I'm EXHAUSTED. Everyone else has been asleep for hours.
- Eric Cheng, 12:34am, November 5th, 2001
We've abandoned
uploading full versions of the photos of the day. The Iridium phone
just doesn't seem to be able to upload large files without disconnecting.
Also, the Apollo connection software blue-screened my Windows 2000
machine, which is really, really bad. Before crashing, it had cloned
itself twice in my taskbar area already, and would pop up three
status windows each time it wanted to communicate something to me.
For a system designed to work in potentially harsh environments
where there is no traditional cell coverage, its data software is
pretty crude.
- Eric Cheng, 11:56pm, November 5th, 2001
Iridium sucks.
We dropped 10 calls tonight trying to connect (it hung up after
trying to authenticate each time).

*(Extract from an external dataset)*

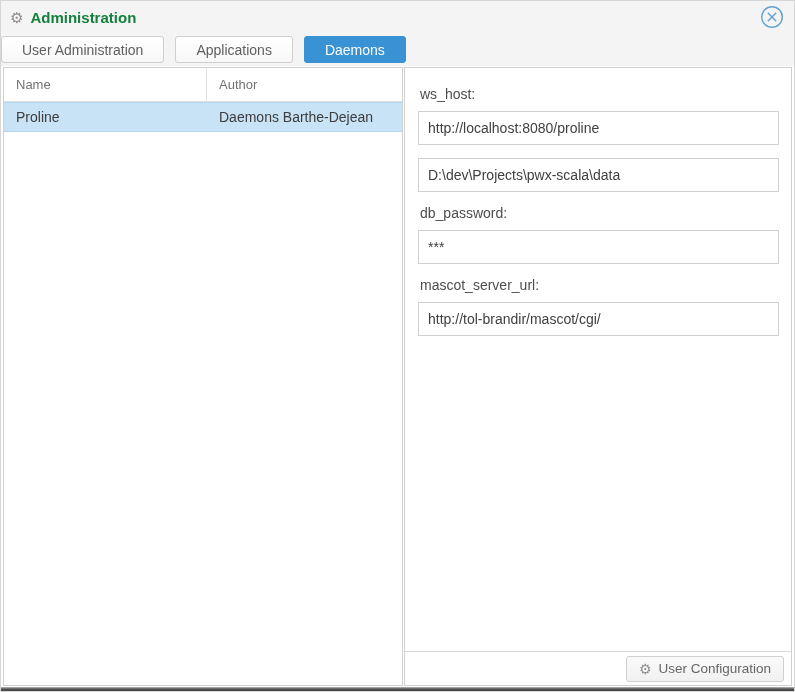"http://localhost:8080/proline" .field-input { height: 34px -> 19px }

Why throw all those satellites
up in the sky if it's not going to work? No upload tonight. :(
- Eric Cheng, 11:04pm, November 7th, 2001
Well, I take
back the harsh words I wrote yesterday. The phone was uploading
consistently tonight, with no dropped calls. This morning it dropped
eight calls, though, and this afternoon the Apollo NDIS driver for
Windows 2000 blue screened Windows 2000 again. Again, I must stress
that this is a very, very bad thing for software to do, and the
Apollo folk deserve a back-handed slap to the cheek for writing
software that does that.
The verdict:
It works, most of the time, but the driver software is really bad.
Do not use unless you have no other options. (Disclaimer: this is
my opinion only, and isn't the opinion of wetpixel.com or any other
organizations that have linked to this site).
- Eric Cheng, 11:52pm, November 8th, 2001
Final Invoice: 27 tiny phone calls, ranging from 1 minute (min
time) to 18 minutes each, mostly on the smaller end.
Total with taxes and everything, including pretesting and the whole
Kona Trip was $178.98, much lower than expected from the upload
times we were getting. The final phone rate was $1.29 / minute.